Jest i obiecany post! ;) Przepraszam, że tak długo to trwało, ale nie wiedziałam jak się za to zabrać. Okropnie ciężki temat. 
*Posłuchaj ze mną: KLIK *

   Czym jest dyskryminacja?
   Dyskryminacja - forma marginalizacji (wykluczenia społecznego), objawiająca się poprzez traktowanie danej osoby mniej przychylnie, niż innej w porównywalnej sytuacji ze względu na jakąś cechę, np. okres rozwojowy, niepełnosprawność, orientację seksualną, płeć, wyznawaną religię, światopogląd, narodowość lub rasę. (wikipedia)

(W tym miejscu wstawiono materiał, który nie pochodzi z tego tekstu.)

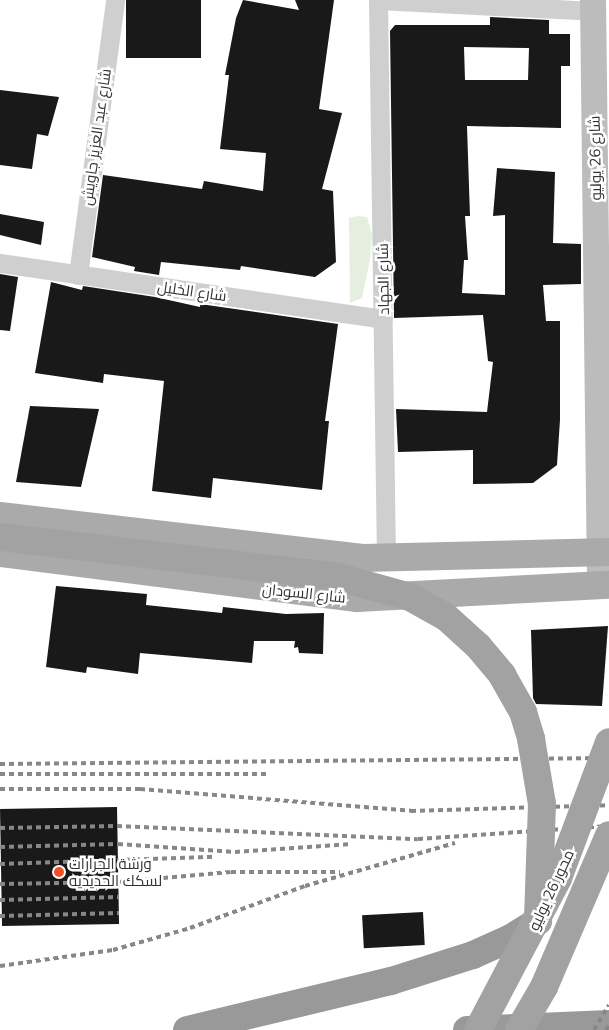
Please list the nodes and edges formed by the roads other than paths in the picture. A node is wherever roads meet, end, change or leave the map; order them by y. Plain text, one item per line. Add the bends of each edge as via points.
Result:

   Moim zdaniem dyskryminacja często bierze się z uprzedzeń. Ze stereotypów, którymi ludzie żyją. Być może wśród młodzieży wynika to z tego, że chcą się 'pokazać'? Nie mam pojęcia. Dyskryminacja jest trudnym tematem...
   Nawet nie mam pojęcia, jak się odnieść do tego, ponieważ nigdy nie doświadczyłam takiego zjawiska (?)
   A jak sobie z nią radzić? Czas, kiedy ta dyskryminacja nas dotyka ma bardzo duże znaczenie. Jeżeli to nie trwa długo, myślę że można sobie samemu z tym poradzić. Trzeba starać się jakoś pokazać od dobrej strony towarzystwu, wśród którego się znajdujemy. Pokazać jakieś swoje talenty, pomóc w czymś potrzebującym. A przede wszystkim mówić otwarcie o tym, że zachowanie rówieśników nas boli; przedstawić wszystko z naszej perspektywy. Może to otworzy oczy tym, którzy nas ranią. 
  Jeżeli dyskryminowanie nas trwa już długo czas, to może jednak nie podziałać, a nasza psychika może być już bardzo słaba. Wtedy jedynym dobrym rozwiązaniem jest spotkanie z psychologiem. To naprawdę może pomóc. 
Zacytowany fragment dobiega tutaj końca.